**Problem requirements:**
Could you copy out the data below, changing every "Western" to "Eastern" and leaving everything else as it is?

**Records supplied:**
◇ ◇ ◇ ◇

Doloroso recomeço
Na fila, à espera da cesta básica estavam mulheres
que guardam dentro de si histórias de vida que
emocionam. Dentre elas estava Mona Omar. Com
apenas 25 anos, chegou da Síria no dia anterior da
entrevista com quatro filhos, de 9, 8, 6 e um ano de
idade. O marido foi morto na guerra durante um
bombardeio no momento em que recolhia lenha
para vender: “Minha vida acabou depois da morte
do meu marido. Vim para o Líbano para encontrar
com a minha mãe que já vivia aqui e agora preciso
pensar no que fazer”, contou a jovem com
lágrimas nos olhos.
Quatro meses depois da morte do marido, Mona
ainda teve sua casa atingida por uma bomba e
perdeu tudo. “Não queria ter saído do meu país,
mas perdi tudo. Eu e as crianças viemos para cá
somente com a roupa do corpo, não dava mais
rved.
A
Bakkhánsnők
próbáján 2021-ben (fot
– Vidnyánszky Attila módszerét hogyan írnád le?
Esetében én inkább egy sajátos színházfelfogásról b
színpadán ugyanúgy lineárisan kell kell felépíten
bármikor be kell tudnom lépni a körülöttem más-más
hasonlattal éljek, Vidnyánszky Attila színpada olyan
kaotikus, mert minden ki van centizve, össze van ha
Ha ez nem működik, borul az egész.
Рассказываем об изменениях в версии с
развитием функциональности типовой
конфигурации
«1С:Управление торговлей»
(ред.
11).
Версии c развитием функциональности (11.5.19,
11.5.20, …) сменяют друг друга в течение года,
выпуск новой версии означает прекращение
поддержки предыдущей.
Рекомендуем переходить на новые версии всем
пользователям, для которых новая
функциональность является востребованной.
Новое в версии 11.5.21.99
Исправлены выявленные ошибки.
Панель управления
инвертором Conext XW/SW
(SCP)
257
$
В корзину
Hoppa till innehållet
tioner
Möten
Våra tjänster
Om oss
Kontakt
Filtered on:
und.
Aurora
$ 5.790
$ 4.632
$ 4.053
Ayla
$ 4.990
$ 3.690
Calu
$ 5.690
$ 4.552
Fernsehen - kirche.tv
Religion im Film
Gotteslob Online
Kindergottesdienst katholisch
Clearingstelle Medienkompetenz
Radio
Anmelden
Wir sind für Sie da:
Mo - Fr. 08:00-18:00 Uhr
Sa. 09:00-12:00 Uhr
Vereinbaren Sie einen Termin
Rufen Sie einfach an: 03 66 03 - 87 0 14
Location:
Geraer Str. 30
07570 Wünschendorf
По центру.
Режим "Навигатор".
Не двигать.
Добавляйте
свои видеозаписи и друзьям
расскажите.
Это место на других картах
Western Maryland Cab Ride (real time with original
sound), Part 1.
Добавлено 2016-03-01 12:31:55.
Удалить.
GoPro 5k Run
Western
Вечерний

◇ ◇ ◇ ◇

**Expected output:**
Doloroso recomeço
Na fila, à espera da cesta básica estavam mulheres
que guardam dentro de si histórias de vida que
emocionam. Dentre elas estava Mona Omar. Com
apenas 25 anos, chegou da Síria no dia anterior da
entrevista com quatro filhos, de 9, 8, 6 e um ano de
idade. O marido foi morto na guerra durante um
bombardeio no momento em que recolhia lenha
para vender: “Minha vida acabou depois da morte
do meu marido. Vim para o Líbano para encontrar
com a minha mãe que já vivia aqui e agora preciso
pensar no que fazer”, contou a jovem com
lágrimas nos olhos.
Quatro meses depois da morte do marido, Mona
ainda teve sua casa atingida por uma bomba e
perdeu tudo. “Não queria ter saído do meu país,
mas perdi tudo. Eu e as crianças viemos para cá
somente com a roupa do corpo, não dava mais
rved.
A
Bakkhánsnők
próbáján 2021-ben (fot
– Vidnyánszky Attila módszerét hogyan írnád le?
Esetében én inkább egy sajátos színházfelfogásról b
színpadán ugyanúgy lineárisan kell kell felépíten
bármikor be kell tudnom lépni a körülöttem más-más
hasonlattal éljek, Vidnyánszky Attila színpada olyan
kaotikus, mert minden ki van centizve, össze van ha
Ha ez nem működik, borul az egész.
Рассказываем об изменениях в версии с
развитием функциональности типовой
конфигурации
«1С:Управление торговлей»
(ред.
11).
Версии c развитием функциональности (11.5.19,
11.5.20, …) сменяют друг друга в течение года,
выпуск новой версии означает прекращение
поддержки предыдущей.
Рекомендуем переходить на новые версии всем
пользователям, для которых новая
функциональность является востребованной.
Новое в версии 11.5.21.99
Исправлены выявленные ошибки.
Панель управления
инвертором Conext XW/SW
(SCP)
257
$
В корзину
Hoppa till innehållet
tioner
Möten
Våra tjänster
Om oss
Kontakt
Filtered on:
und.
Aurora
$ 5.790
$ 4.632
$ 4.053
Ayla
$ 4.990
$ 3.690
Calu
$ 5.690
$ 4.552
Fernsehen - kirche.tv
Religion im Film
Gotteslob Online
Kindergottesdienst katholisch
Clearingstelle Medienkompetenz
Radio
Anmelden
Wir sind für Sie da:
Mo - Fr. 08:00-18:00 Uhr
Sa. 09:00-12:00 Uhr
Vereinbaren Sie einen Termin
Rufen Sie einfach an: 03 66 03 - 87 0 14
Location:
Geraer Str. 30
07570 Wünschendorf
По центру.
Режим "Навигатор".
Не двигать.
Добавляйте
свои видеозаписи и друзьям
расскажите.
Это место на других картах
Eastern Maryland Cab Ride (real time with original
sound), Part 1.
Добавлено 2016-03-01 12:31:55.
Удалить.
GoPro 5k Run
Eastern
Вечерний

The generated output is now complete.